Lindsey Macleod's Profile
Few organizations have the capability and reach to make scientific strides like NASA. Tasked with the most difficult and abstract problems, I would want every tool at my disposal – including outside sources. I do understand the hesitancy to accept solutions from unproven, external sources. Outsiders have a freedom to develop solutions using their own methods outside of the prescribed framework in which NASA operates. Those within the institution may feel at a disadvantage needing to follow strict regulations and guidelines. However, I do think standard approaches and open innovation can coexist. The organization will likely need to reframe the external contributors as partners rather than competition. It would also likely help to get direct input from the engineers on how they think they can better utilize open innovation internally. While it may be difficult, I agree that NASA should continue slowly and steadily incorporating open innovation. Particularly in an environment where NASA’s funding is no longer considered a priority, the ability to incorporate open innovation could unlock significant value.

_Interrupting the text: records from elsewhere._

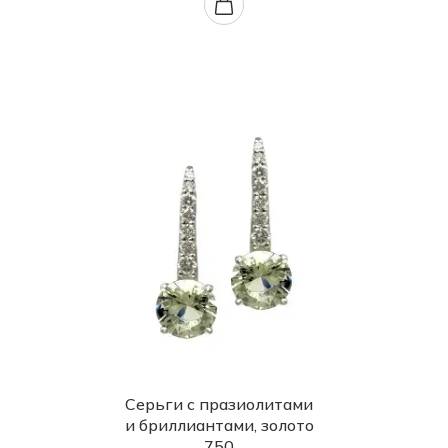
Серьги с празиолитами
и бриллиантами, золото
750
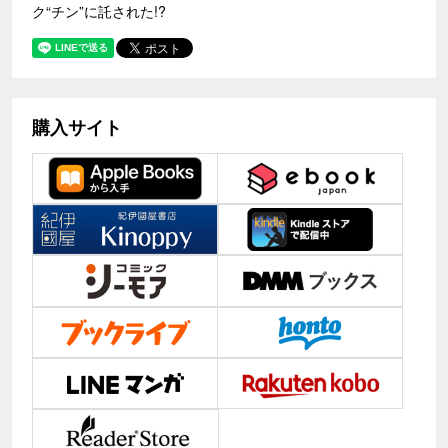
ク“チン”に託された!?
購入サイト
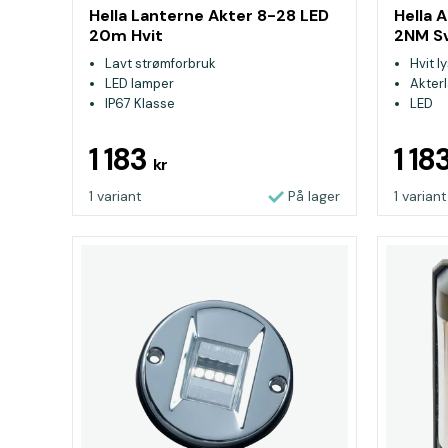
Hella Lanterne Akter 8-28 LED
Hella 
20m Hvit
2NM Sv
Lavt strømforbruk
Hvit l
LED lamper
Akter
IP67 Klasse
LED
1 183
1 18
kr
1 variant
På lager
1 variant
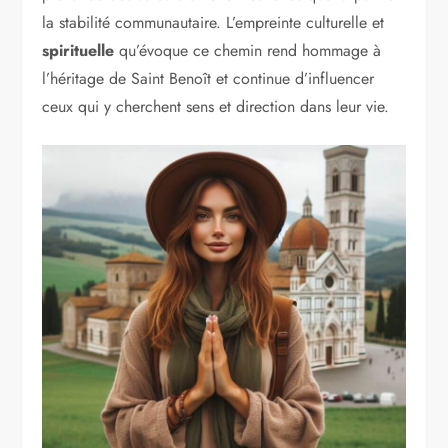
la stabilité communautaire. L’empreinte culturelle et
spirituelle
qu’évoque ce chemin rend hommage à
l’héritage de Saint Benoît et continue d’influencer
ceux qui y cherchent sens et direction dans leur vie.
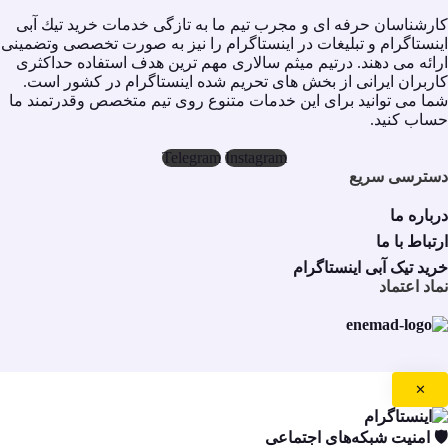
ارشناسان حرفه اى و مجرب تيم ما به تازگى خدمات خريد تيك آبى
ينستاگرام و تبليغات در اينستاگرام را نيز به صورت تخصصى وتضمينى
رائه مى دهند. درتيم ميثم سالارى مهم ترين هدف استفاده حداكثرى
اربران ايرانى از بخش هاى تحريم شده اينستاگرام در كشور است.
ما مى توانيد براى اين خدمات متنوع روى تيم متخصص وقدرتمند ما
ساب كنيد.
Telegram
Instagram
سترسی سریع
رباره ما
رتباط با ما
رید تیک آبی اینستاگرام
ماد اعتماد
✕
️ امنیت شبکه‌های اجتماعی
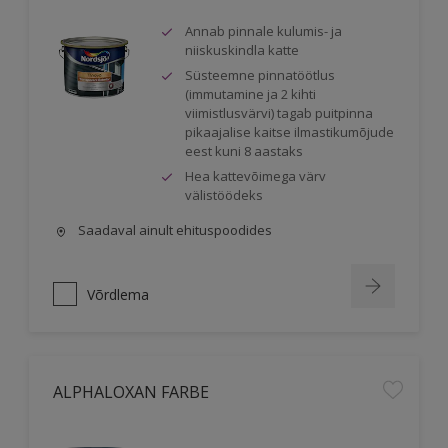
Annab pinnale kulumis- ja
niiskuskindla katte
Süsteemne pinnatöötlus
(immutamine ja 2 kihti
viimistlusvärvi) tagab puitpinna
pikaajalise kaitse ilmastikumõjude
eest kuni 8 aastaks
Hea kattevõimega värv
välistöödeks
Saadaval ainult ehituspoodides
Võrdlema
ALPHALOXAN FARBE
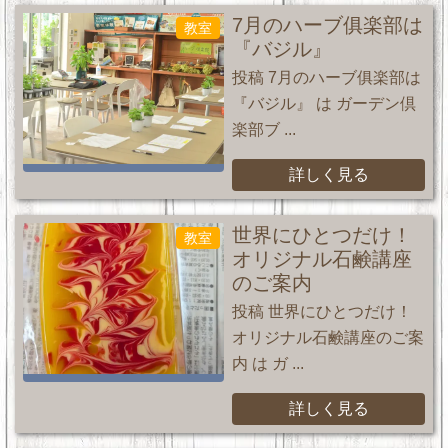
7月のハーブ俱楽部は
教室
『バジル』
投稿 7月のハーブ俱楽部は
『バジル』 は ガーデン倶
楽部ブ ...
詳しく見る
世界にひとつだけ！
教室
オリジナル石鹸講座
のご案内
投稿 世界にひとつだけ！
オリジナル石鹸講座のご案
内 は ガ ...
詳しく見る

To your second question, I think their ability to perform better than traditionally produced sportswear will depend on their ability to quickly incorporate multiple material types and generate sufficient demand. While it sounds like they have successfully expanded with new materials, they will likely need to push this further to offer the same product variety currently available in the highly competitive market for shoes. To really compete with traditional production, the new AM process needs to maintain product quality while introducing cost savings – cost savings alone likely won’t cut it. The product variety can also likely help increase demand for the new products. I agree with you that partnering with athletes will also lend credibility to this new line and increase demand. This seems a critical step to gaining traction with customers and closing in on their goal to sell 50 million pairs. While a fascinating and potentially lucrative endeavor, I think you’re right to approach the question of market demand, at least in the short term, with caution.
This was a fascinating application of AM given the potential for customization in the toy industry. I was particularly intrigued by their ability to print soft objects, which, as you point out, has not been explored to the same extent as hard materials. So, to your first question, I think Disney has an opportunity to move quickly and capture a large market in the soft materials AM space and should work to incorporate that technology now. Waiting could allow competitors to enter the space first and Disney could struggle to compete on product quality and cost-effectiveness. Continuing to acquire smaller companies seems to be their best option right now – they can capitalize on existing technology and bring the teams in house to continue development. You also make a good point that they should pursue additional trademark protections to fend off both potential competition and theft which pose a large threat. It is unclear how long this research will take to come to fruition – but I can’t wait to see what they have planned with the “3-D printed, interactive, soft robot”.
The application of machine learning to reduce traffic and CO2 emissions is intriguing but I question how quickly it can be implemented. As you’ve pointed out, there is a clear unmet need and a potential solution where many parties benefit. It has also been implemented in smaller areas and seen initial success. However, so much of machine learning depends on training the algorithm that the complexity and scope of LA roads could pose a larger challenge. It could require many iterations over a long time to see results. I also wonder what guard rails need to be implemented to ensure safety. How does the system react to different kinds of accidents like an overturned car or a fire? How does it predict how quickly an unusual event will dissipate? While humans are not an ideal alternative, we should ensure there are appropriate controls in place before utilizing machine learning, particularly when safety is on the line. If we could accomplish that, you could be correct – there could be enormous opportunities within transportation.
I agree that NASA should continue to advance cautiously given the many “unknown unknowns” that impact even a relatively simple component. The risks associated with moving too quickly and using AM for mission-critical components is too high. To your point – no one wants another Challenger disaster. That being said, it could be highly useful for NASA to test the validity of AM in-space on non-critical components. If that is the ultimate goal and their process is incremental by design than they would benefit from starting the learning process earlier. Start small as they have with on-earth components but at least start since gathering data is critical to their steady, gradual approach. The data they gather from in-space AM could also further inform how AM works on earth. Of course, the question of funding for these many projects is another issue entirely and could potentially limit NASA’s ability to test AM both on earth and in space.